**SOURCE TEXT:**
USD/JPY is on the rise, reaching a yearly high. As the Asian session opened on Thursday, the currency pair traded higher around 150.50.
The USD/JPY's strength is driven by rising U.S. Treasury yields, supported by risk-off sentiment arising from geopolitical uncertainty. Israeli Prime Minister Benjamin Netanyahu's statement about a potential ground assault in Gaza, which will occur at an agreed time, has also influenced the risk-off sentiment impacting this currency pair.
Japanese Prime Minister Fumio Kishida emphasized that the Bank of Japan’s (BoJ) monetary policy aims for sustainable inflation, aligned with efforts to increase wages. He stressed that this approach does not conflict with the government's strategy to curb inflation.
BoJ has refrained from significant interest rate hikes over the past two years to stimulate long-term inflation in Japan. However, concerns remain that Japan's inflation might not reach BoJ's 2% target, posing a challenge to the central bank's goals.

**DATASET EXCERPTS:**
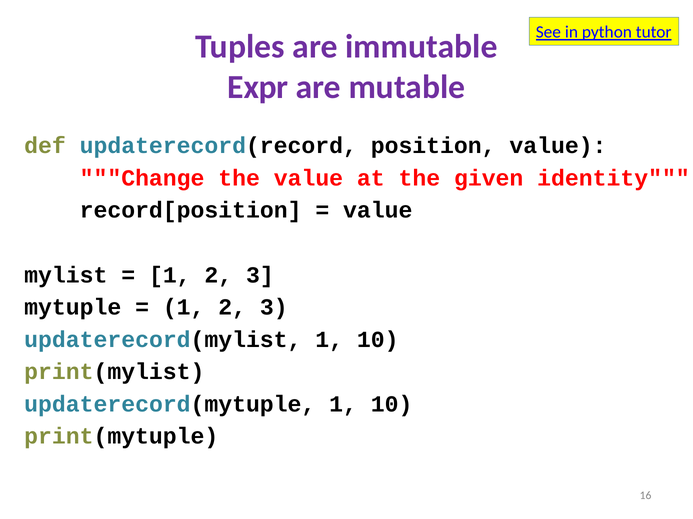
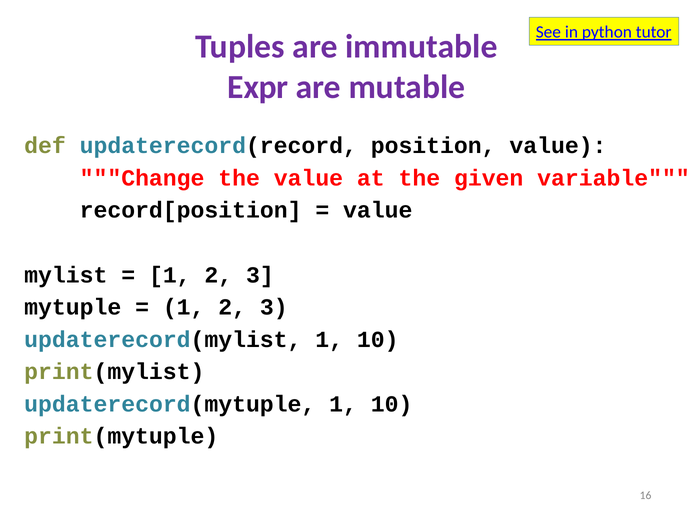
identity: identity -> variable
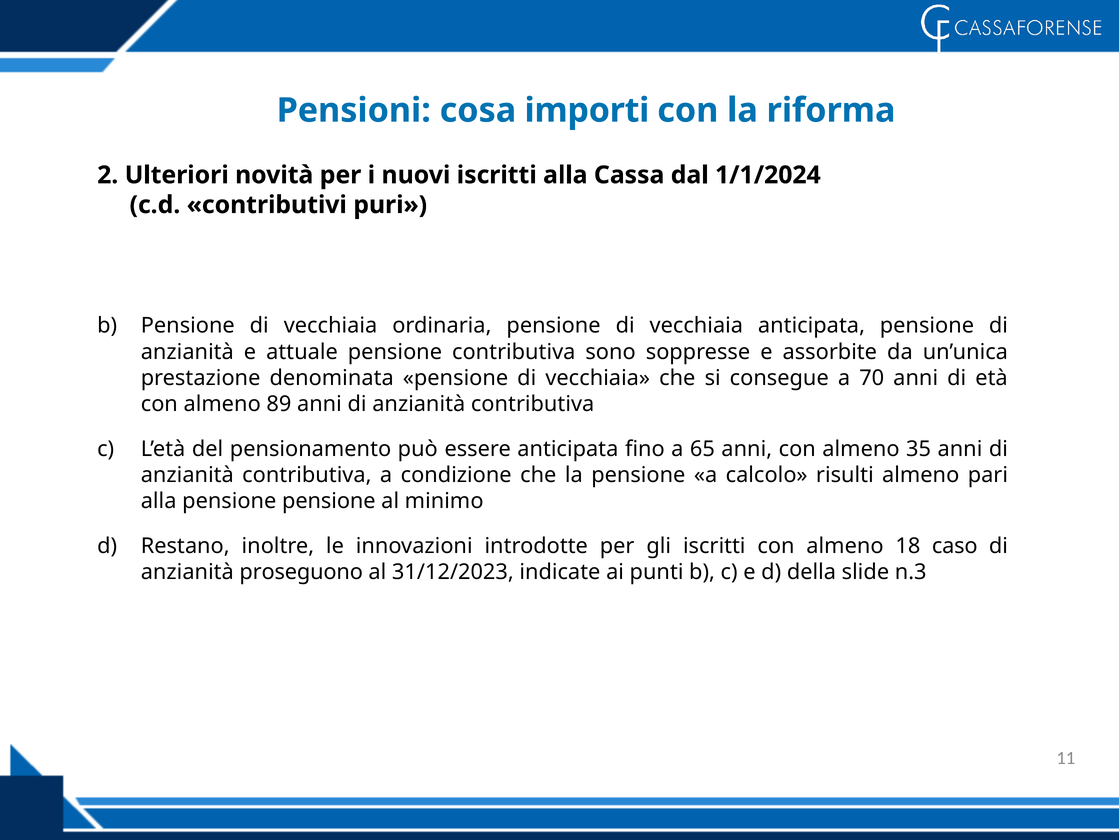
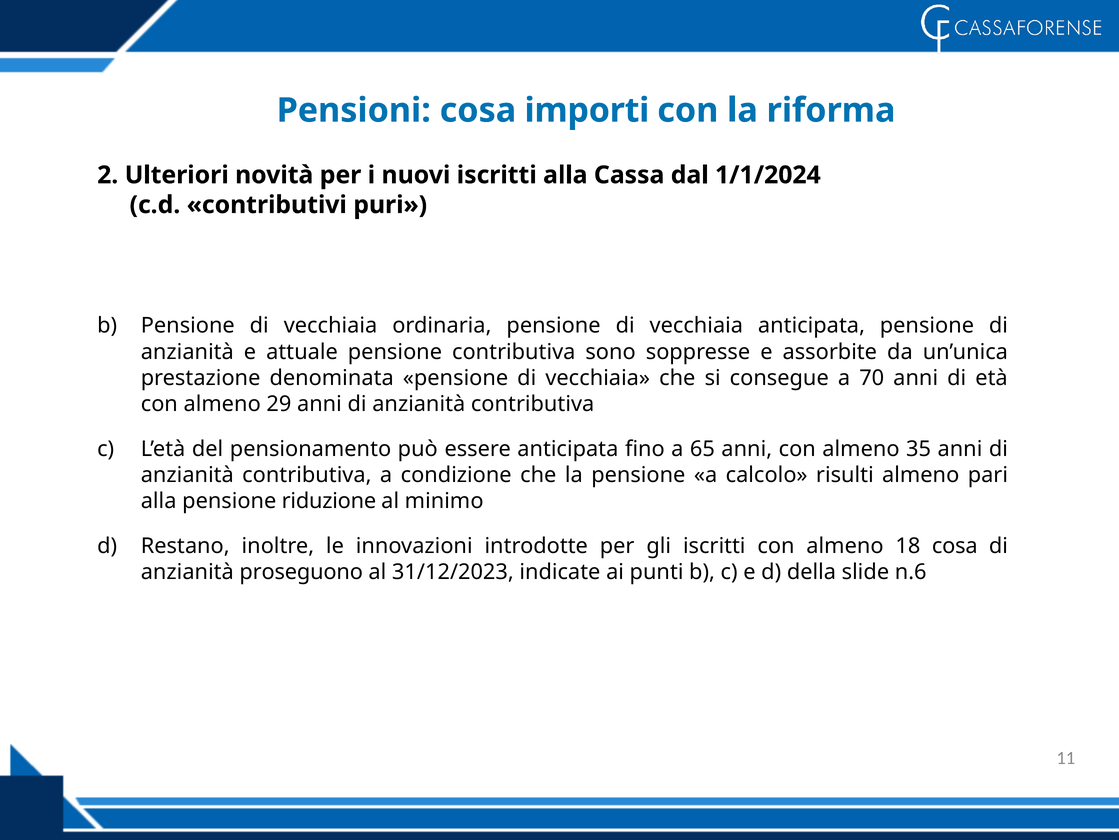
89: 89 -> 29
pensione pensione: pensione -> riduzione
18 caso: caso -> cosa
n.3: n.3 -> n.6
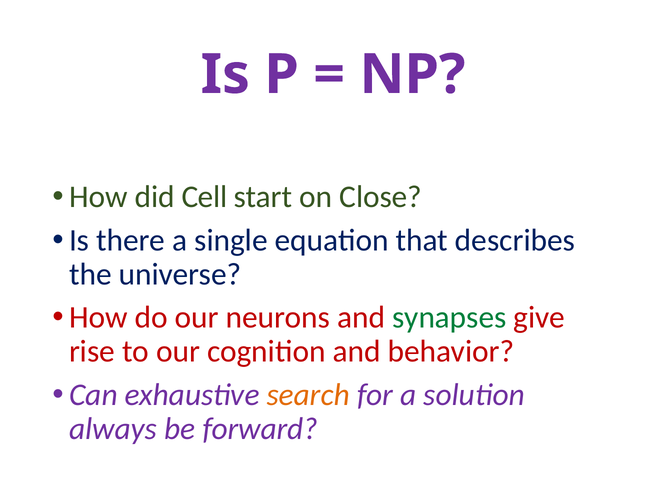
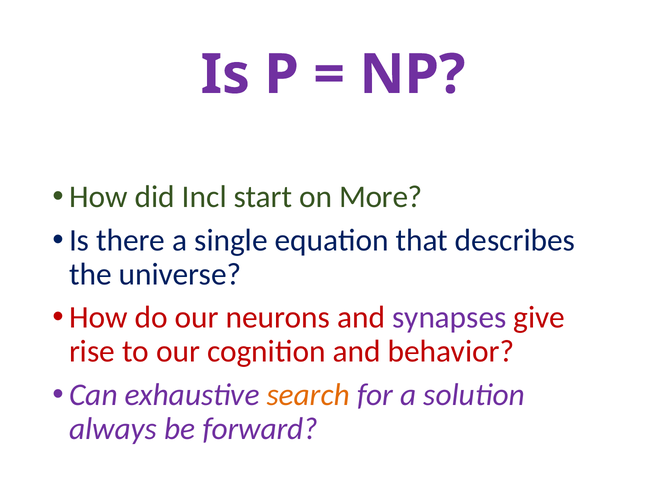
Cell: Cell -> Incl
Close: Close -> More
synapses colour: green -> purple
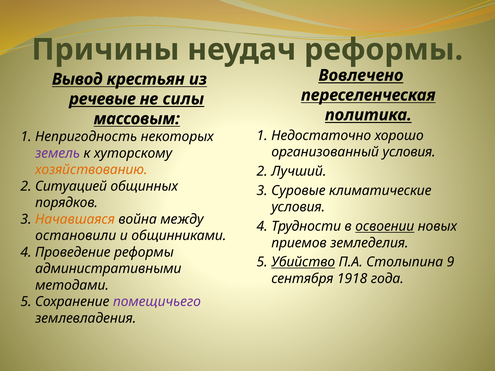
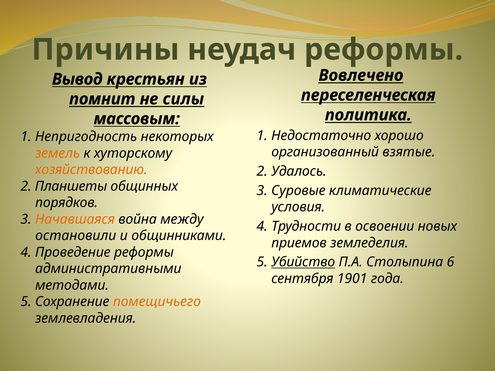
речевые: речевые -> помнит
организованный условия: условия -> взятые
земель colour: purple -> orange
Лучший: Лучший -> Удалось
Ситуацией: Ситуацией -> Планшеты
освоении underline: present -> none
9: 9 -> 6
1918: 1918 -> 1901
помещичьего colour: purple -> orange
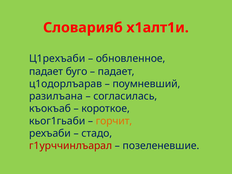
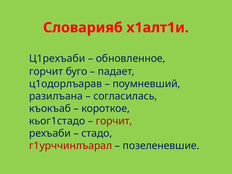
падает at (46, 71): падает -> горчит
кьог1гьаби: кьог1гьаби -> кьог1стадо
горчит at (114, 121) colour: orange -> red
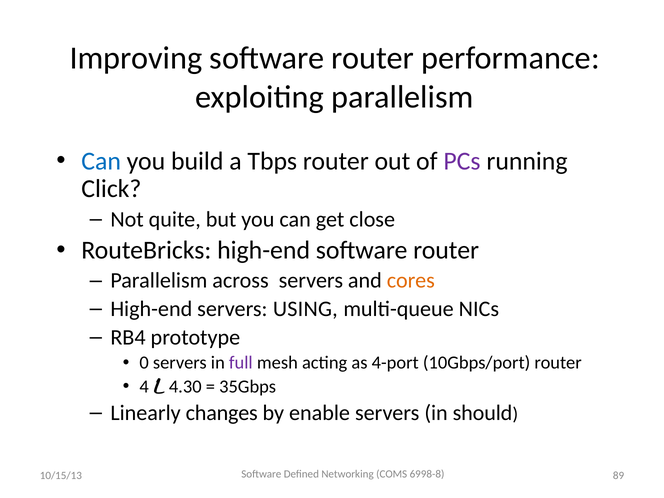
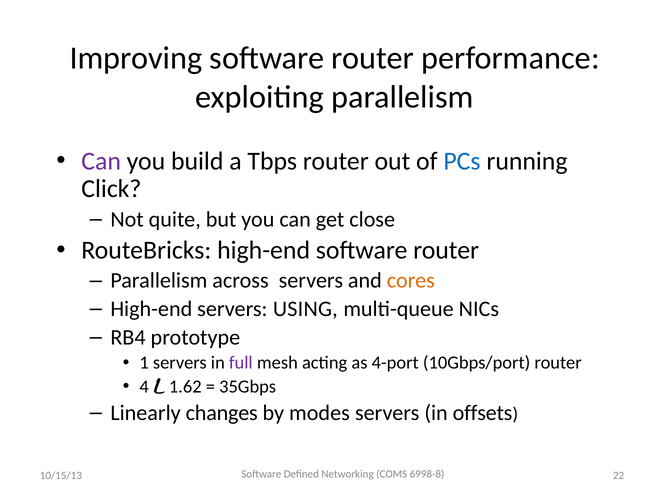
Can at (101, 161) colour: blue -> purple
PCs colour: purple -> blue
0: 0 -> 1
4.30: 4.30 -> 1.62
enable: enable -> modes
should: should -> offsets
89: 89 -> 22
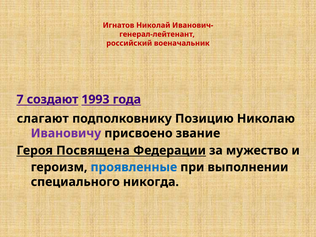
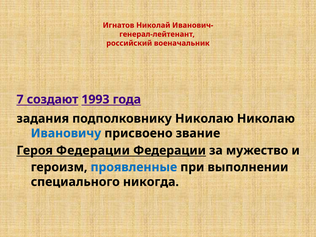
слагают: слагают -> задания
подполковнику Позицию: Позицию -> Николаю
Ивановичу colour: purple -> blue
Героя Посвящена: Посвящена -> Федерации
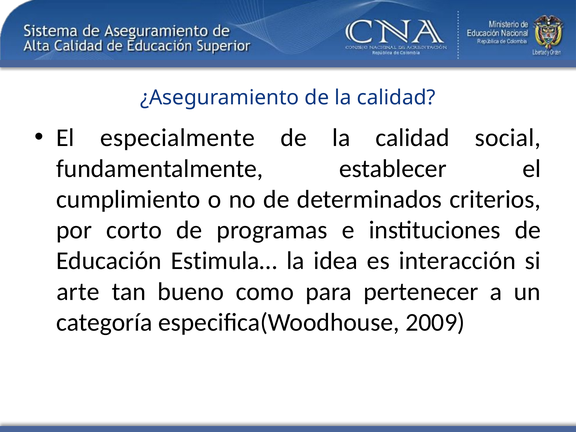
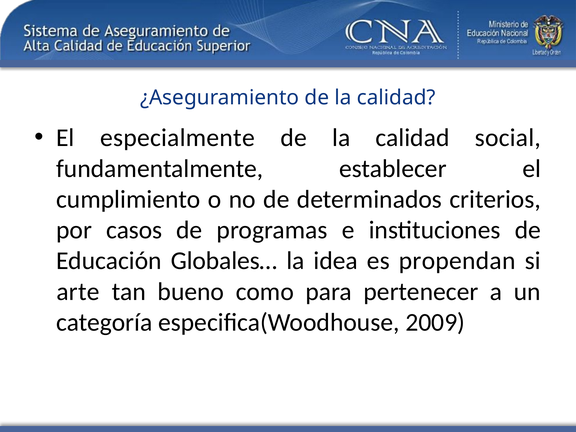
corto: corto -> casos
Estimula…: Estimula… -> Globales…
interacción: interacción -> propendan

**TASKS TO CARRY OUT:**
• A. Translate this sentence from the USD/JPY report into Spanish: "BoJ has refrained from significant interest rate hikes over the past two years to stimulate long-term inflation in Japan."
• B. Reproduce everything in the USD/JPY report from "BoJ has refrained" down to "central bank's goals.".
• C. Write the next part of the USD/JPY report, starting after its last sentence.

**FINAL RESULTS:**
• A. El BoJ se ha abstenido de realizar subidas significativas de las tasas de interés durante los últimos dos años para estimular la inflación a largo plazo en Japón.

• B.
BoJ has refrained from significant interest rate hikes over the past two years to stimulate long-term inflation in Japan. However, concerns remain that Japan's inflation might not reach BoJ's 2% target, posing a challenge to the central bank's goals.

• C.
Deputy Chief Cabinet Secretary of Japan, Murai Hideki, highlighted the importance of a stable currency reflecting economic fundamentals. He expressed disapproval of excessive foreign exchange (FX) volatility and kept silent on potential currency intervention. Hideki affirmed his commitment to take appropriate action on FX issues.
Investors are waiting for the release of Tokyo's Consumer Price Index (CPI) and Core CPI for October. This anticipation arises from its potential impact on the market if the Bank of Japan (BoJ) decides to adjust policies soon.
The U.S. Dollar Index (DXY) continues to climb, supported by positive momentum in U.S. Treasury yields. U.S. bonds are reaching their highest levels in 16 years, with the 10-year Treasury yield currently at 4.95% as of the latest update.
Thursday is set to release the U.S. Q3 Gross Domestic Product (GDP) figures. On Friday, the release of the Core Personal Consumption Expenditures (PCE) will provide insight into changes in prices of goods and services in the United States.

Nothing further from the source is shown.